Ähnlich wie der Terminus des "Globalisierungsverlierers" assoziiert man mit dem Begriff auch eine Art Schicksalsschlag. So als gäbe es nun mal Gewinner und Verlierer und es könne eben nicht jeder auf der Gewinnerseite stehen. Die Verlierer sollten nicht murren, sondern ihr Schicksal akzeptieren. Verschleiert wird hierbei, dass es weder Zufall noch Schicksal ist, wer arm oder reich ist. Denn Politik bedeutet immer menschliches Handeln hinter dem ein gezielter Wille steht.

Dies ist ein Gastbeitrag von Markus Vollack aka Epikur.

7 Kommentare:

Christian Klotz 30. Juni 2010 um 10:19  

Jawohl, Herr Pfarrer:"Mööönsch bloibön."
Looser werden nicht hergestellt.
Vorwärts zum Sieg des Selbstbewußtseins über seine objektive Lage!

LexX Noel 30. Juni 2010 um 11:41  

Genau dem Zitat im Text, folge ich und von daher bin ich nie ein Verlierer. Allerdings sehe ich viele Menschen die sich in diese Ecke drängen lassen, oder sich gar gerne als das bezeichnen lassen.

klaus baum 30. Juni 2010 um 12:48  

Das Moderne ist eben bei den Neoliberalen gar nicht modern, sondern es handelt sich um die alte Inhumanität, die gerade darin besteht, dass alle Lebensbereiche der instrumentellen Vernunft untergeordnet werden. Die Kritische Theorie von Adorno und Horkheimer, Bloch und Marcuse z. B. mit einbezogen, ist im wesentlichen eine Kritik der instrumentellen Vernunft. Die Reduktion aller Lebensbereiche auf den Aspekt der Zweckrationalität ist nicht modern, sondern höchst altbacken. Nicht umsonst drängen sich bei mir immer wieder Vergleiche auf, bei denen der Neoliberalismus dem vordickenschen Zeiten gleicht oder der Finsternis jener Jahre, die Tucholsky beschreibt.

Hanse 30. Juni 2010 um 13:20  

Ähnlich wurde der Begriff Wendeverlierer verwendet.

OT: Verstehe nicht so genau warum Treue zu sich selbst eine wichtige Eigenschaft sein soll.

Die Katze aus dem Sack 30. Juni 2010 um 16:25  

Sieger beklagen sich selten welche zu sein, anders verhält es sich bei den Verlierern.

Sieger und Verlierer haben nur in einem ehrlichen Spiel die gleichen Chancen etweder das Eine oder das Andere zu sein.

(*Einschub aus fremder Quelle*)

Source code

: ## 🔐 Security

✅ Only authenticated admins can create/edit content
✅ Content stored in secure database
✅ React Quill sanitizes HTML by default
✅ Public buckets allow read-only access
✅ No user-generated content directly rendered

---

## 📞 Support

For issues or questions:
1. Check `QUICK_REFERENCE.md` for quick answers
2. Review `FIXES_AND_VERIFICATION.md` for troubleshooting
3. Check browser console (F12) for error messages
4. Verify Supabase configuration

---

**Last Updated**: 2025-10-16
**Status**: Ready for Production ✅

Ist das in unserem aktuellen Kulturmodell der Fall?

Auf dem schmalen Siegertreppchen ist schliesslich nicht für alle Spielteilnehmer platz.

Die Siegerprämie: Leben, in Saus und Braus.
Für die Verlierer: (Noch!) Geduldet, zu existieren.

philgeland 30. Juni 2010 um 22:13  

Roberto, danke für den Querverweis, also den Link zum ZG-Blog. Betrachtet man nämlich den schillernd-unangefochtenen Begriff "modern" unter dieser Perspektive, dann blättert dessen goldig-glänzende Farbe.

Anonym 1. Juli 2010 um 01:42  

@klaus baum:
"Ich bin nicht einverstanden damit, Zweckrationalität pauschal zu verurteilen, OHNE den gültigen Zweck dahinter zu NENNEN."

Deinen weiteren streng marxistischen Ausführungen dazu kann ich nicht widersprechen, habe ihnen auch nichts weiter beizufügen.
Nur noch so viel: Wenn man sich viele dieser Lehren der FRANKFURTER SCHULE mal genauer ansieht, so wird auch gerade mit der "Kritik der insrumentellen Vernunft" der Kapitalismus in einer Art und Weise kritisiert, dass er letztlich gar nicht WIRKLICH kritisiert wird, insbesondere nicht seine eigentlichen Motive.
Diese Kritik ist daher eher als eine PSEUDO-KRITIK anzusehen, welche am Ende mehr verwirren als wirklich aufklären soll.
Man sollte in puncto Kapitalismus, gerade was seine Ökonomie, Geld etc...,den bürgerlichen Staat angeht, doch besser beim echten Marx bleiben.
Selbst beim angeblich so wichtigen Thema Staatsschulden wusste Marx schon eine Menge zu sagen...
Also keine Angst vor den blauen Bänden!